To use Dapper, you must "train" it how to scrape your desired data. It supposedly works best on templated pages. You simply supply the "Dapp factory" tool with several urls of pages that use the same template. Then you highlight the desired data to scrape from each url. This process is very hit-or-miss. Selecting one piece of data may cause other data to be sporadically selected. Sometimes this data is what you wanted (in which case you may find yourself praising its algorithm as genius) and sometimes the data isn't quite what you had in mind (in which case you'll be cursing the algorithm for wasting so much of your time). Ilan Flint, of Dapper Support wrote
Dapper's method of action is finding an algorithm that will "understand" , in machine terms, what is the content that you wanted to choose.
The purpose and meaning of each element in a web page, something that is very intuitively understood by you, is completely incoherent to a computer, and that's the gap that Dapper bridges.
Once your "dapp" has been created, you can choose from a wide variety of output formats including xml, rss, iCal, Google Maps, and html to name a few. There is even a feature where you can "link" the output of one dapp to be the input of another dapp.
While Dapper has huge potential, it can be very unrefined at times. It has been slow/crashing more than half the time I've been using it. I found that it works best using the Opera browser instead of the more mainstream Firefox and Safari. The folks over at Dapper are aware of these issues and are working on them. This is what Flint wrote to me in a support email reply to a question about the site's performance issues:
What you experienced was a temporary issue - one that hopefully
will not repeat itself.
Dapper is aware of these issues popping-up every now and then,
and is constantly working hard to improve the stability and reliability.
You've still gotta give the Dapper people credit. Their interface uses ajax--something which can be prone to crashing and is still full of compatibility issues. I think they will continue to face an uphill battle when it comes to ensuring a smooth user experience.

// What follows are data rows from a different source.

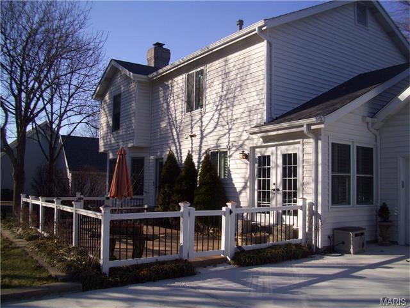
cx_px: 205
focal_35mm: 32
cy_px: 154
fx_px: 379
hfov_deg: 56.8
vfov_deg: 44.2
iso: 80
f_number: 5.6
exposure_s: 1/320
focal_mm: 5.7
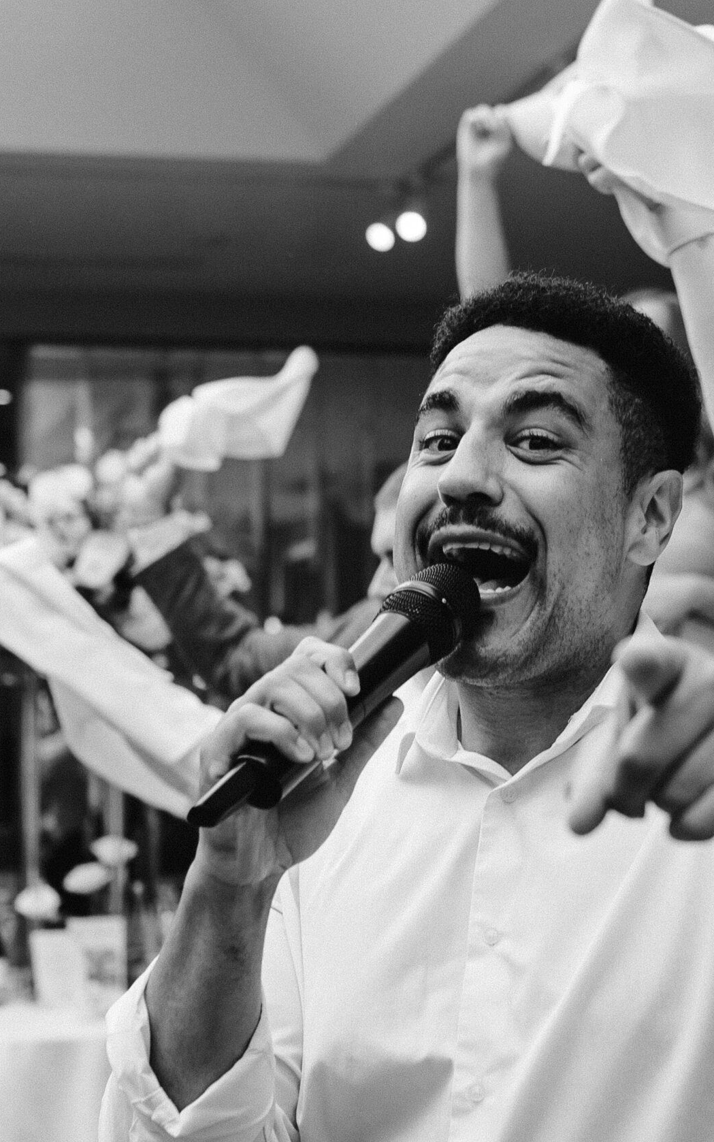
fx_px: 2833
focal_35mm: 91
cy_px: 609
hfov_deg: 14.3
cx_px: 491
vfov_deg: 22.8
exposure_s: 1/500
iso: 200
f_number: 2.8
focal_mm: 35
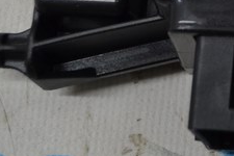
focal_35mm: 218
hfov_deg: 8.9
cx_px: 463
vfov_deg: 6.1
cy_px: -149
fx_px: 1417
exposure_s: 1/100
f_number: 5
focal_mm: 32
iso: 400
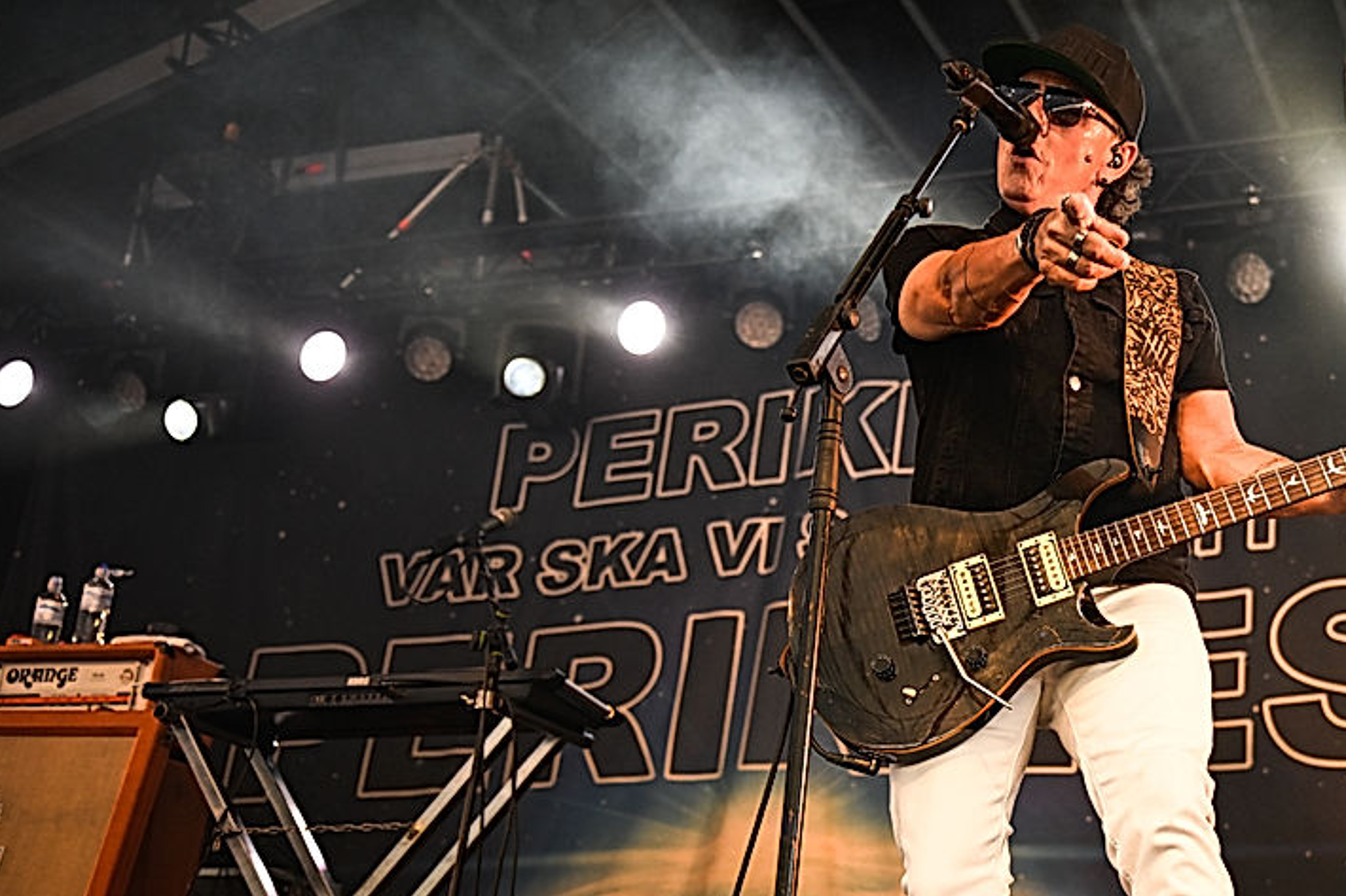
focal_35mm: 49
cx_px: 1124
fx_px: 1832
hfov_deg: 38.4
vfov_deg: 27.4
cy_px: 591
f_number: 2.8
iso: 1250
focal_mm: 29
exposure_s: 1/640
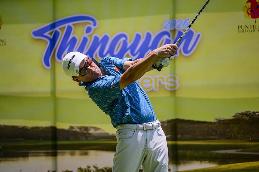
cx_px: 130
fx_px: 1439
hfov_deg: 10.3
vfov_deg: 6.9
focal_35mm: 200
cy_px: 86
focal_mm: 200
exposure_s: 1/8000
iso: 500
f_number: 2.8
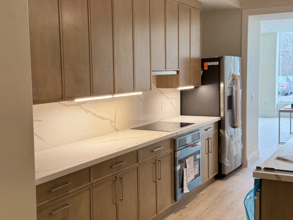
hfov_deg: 39.7
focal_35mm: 48
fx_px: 406
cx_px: 146
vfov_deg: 30.3
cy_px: 110
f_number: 1.78
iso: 80
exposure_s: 1/120
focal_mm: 6.86
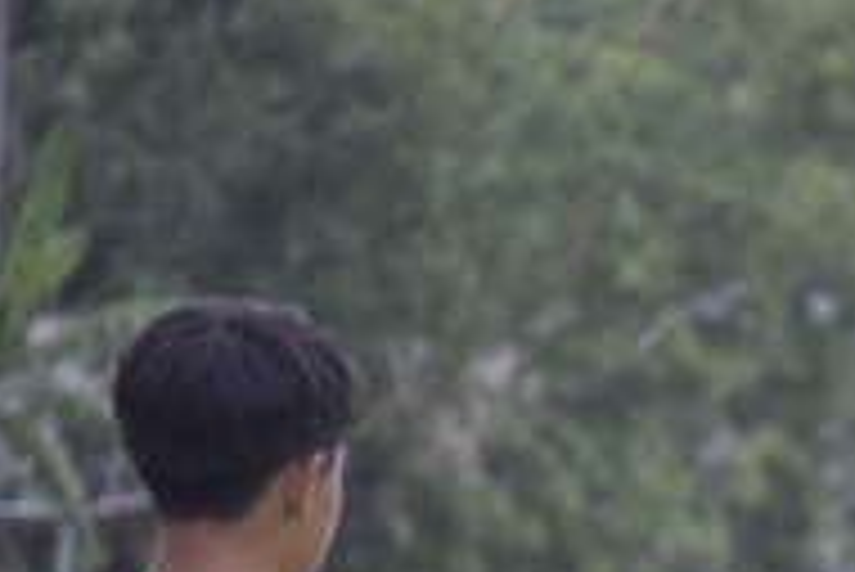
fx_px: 15282
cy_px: 865
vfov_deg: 2.1
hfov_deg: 3.2
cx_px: 1377
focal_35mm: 643
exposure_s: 1/250
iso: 400
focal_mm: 120
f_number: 4.8
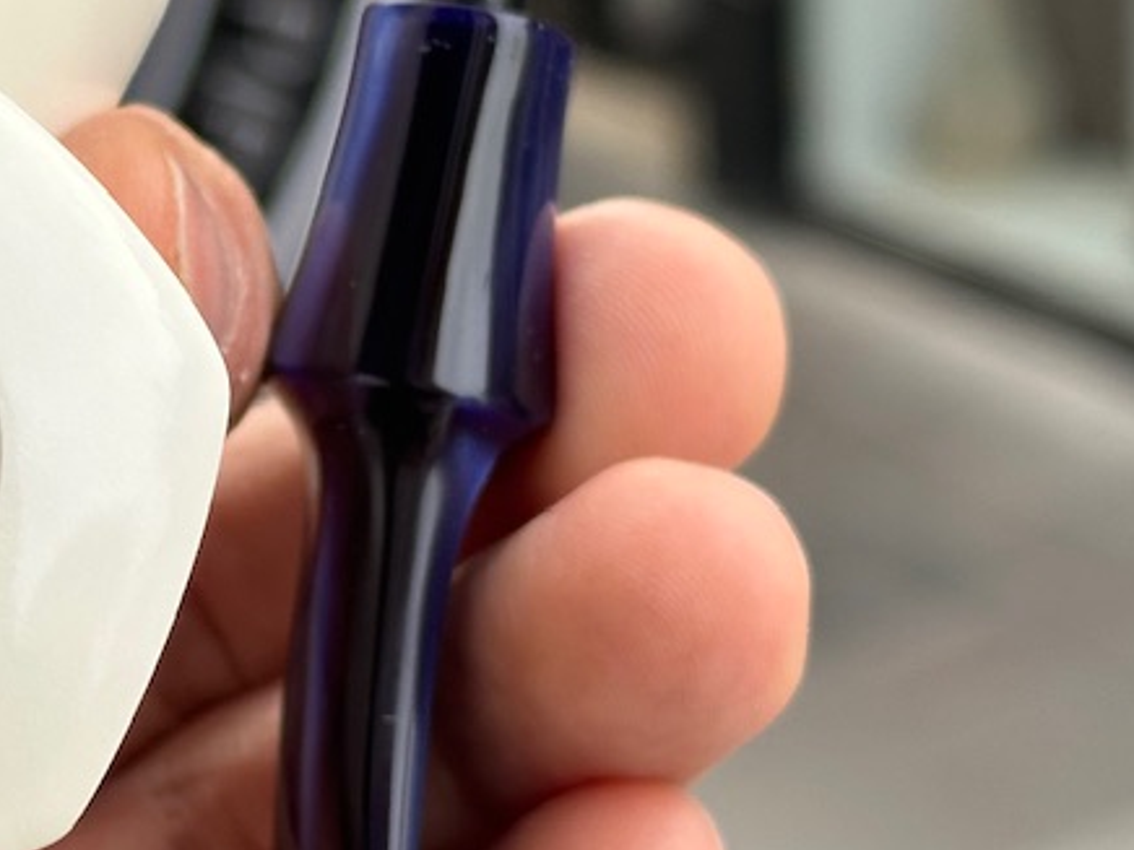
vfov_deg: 10.5
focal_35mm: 141
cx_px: 78
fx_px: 4619
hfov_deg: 13.8
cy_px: 289
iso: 64
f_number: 1.78
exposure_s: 1/623
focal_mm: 6.86
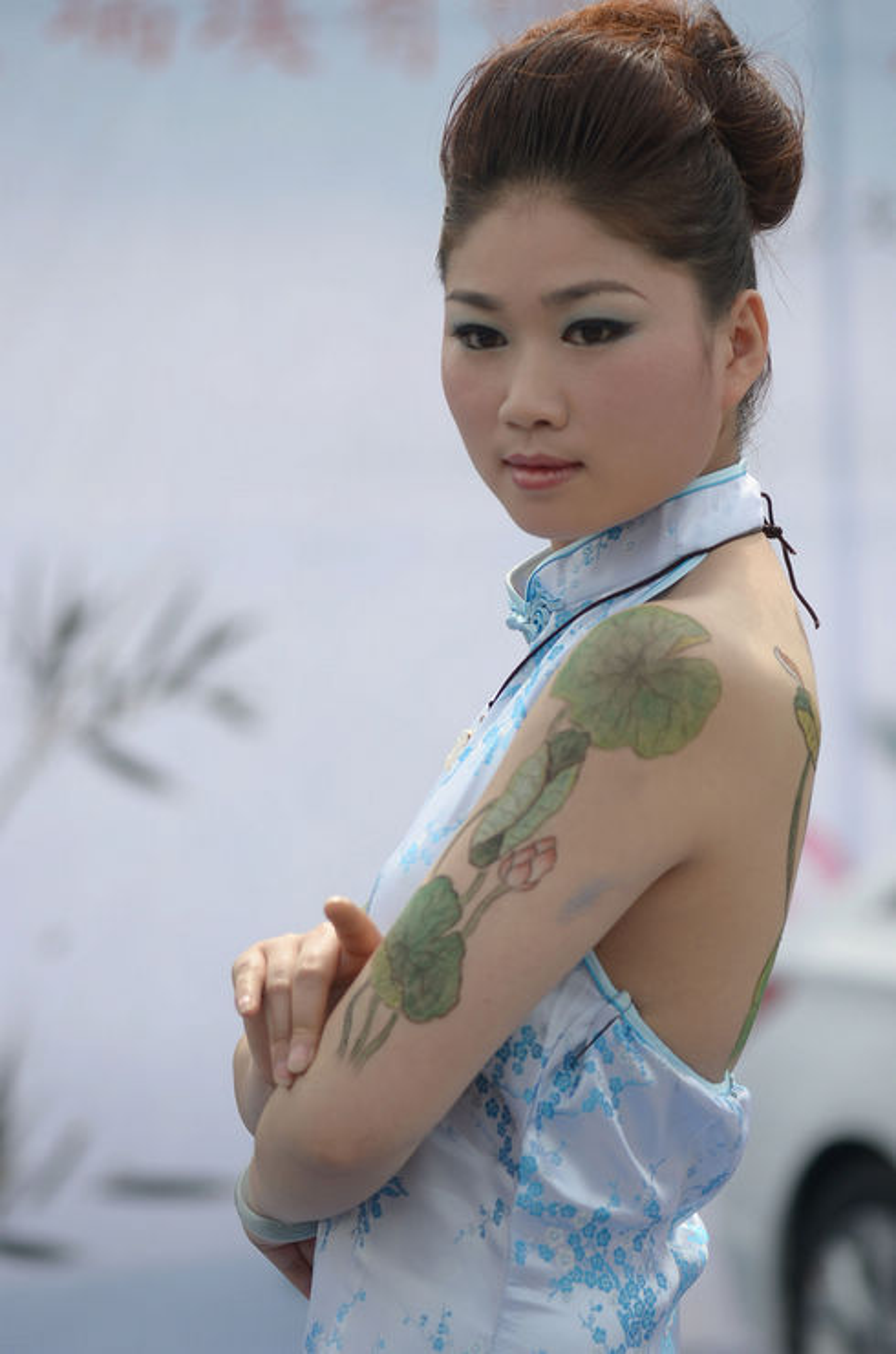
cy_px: 677
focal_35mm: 158
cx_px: 448
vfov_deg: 13.1
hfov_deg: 8.7
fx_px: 5907
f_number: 4
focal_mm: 105
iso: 100
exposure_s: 1/1000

Nevertheless, I can see many neat possibilities using the Penn State Schedule of Courses and Dapper. Here are some that sprang to mind:
- an rss feed for the number of seat openings left in a given course
- a Google Maps mashup of a student's course schedule, showing schedule possibilities that require the least amount of walking (or the most amount of walking if you'd like to stave off those freshmen 15)
- an iCal or Google Calendar mashup in which a student's schedule can be easily imported into one of those formats
I'll be trying to bring these ideas to fruition, but feel free to beat me to it.
In the meantime, you can play with a flash widget of a dapp I made. Simply type in a semester, campus, and department and the widget will return a list of course numbers. Don't know where to begin? Try typing "fall" for semester, "up" for campus, and "pl_sc" for department. There may be some errors and I make no claims about the accuracy of the widget.
18 July 2008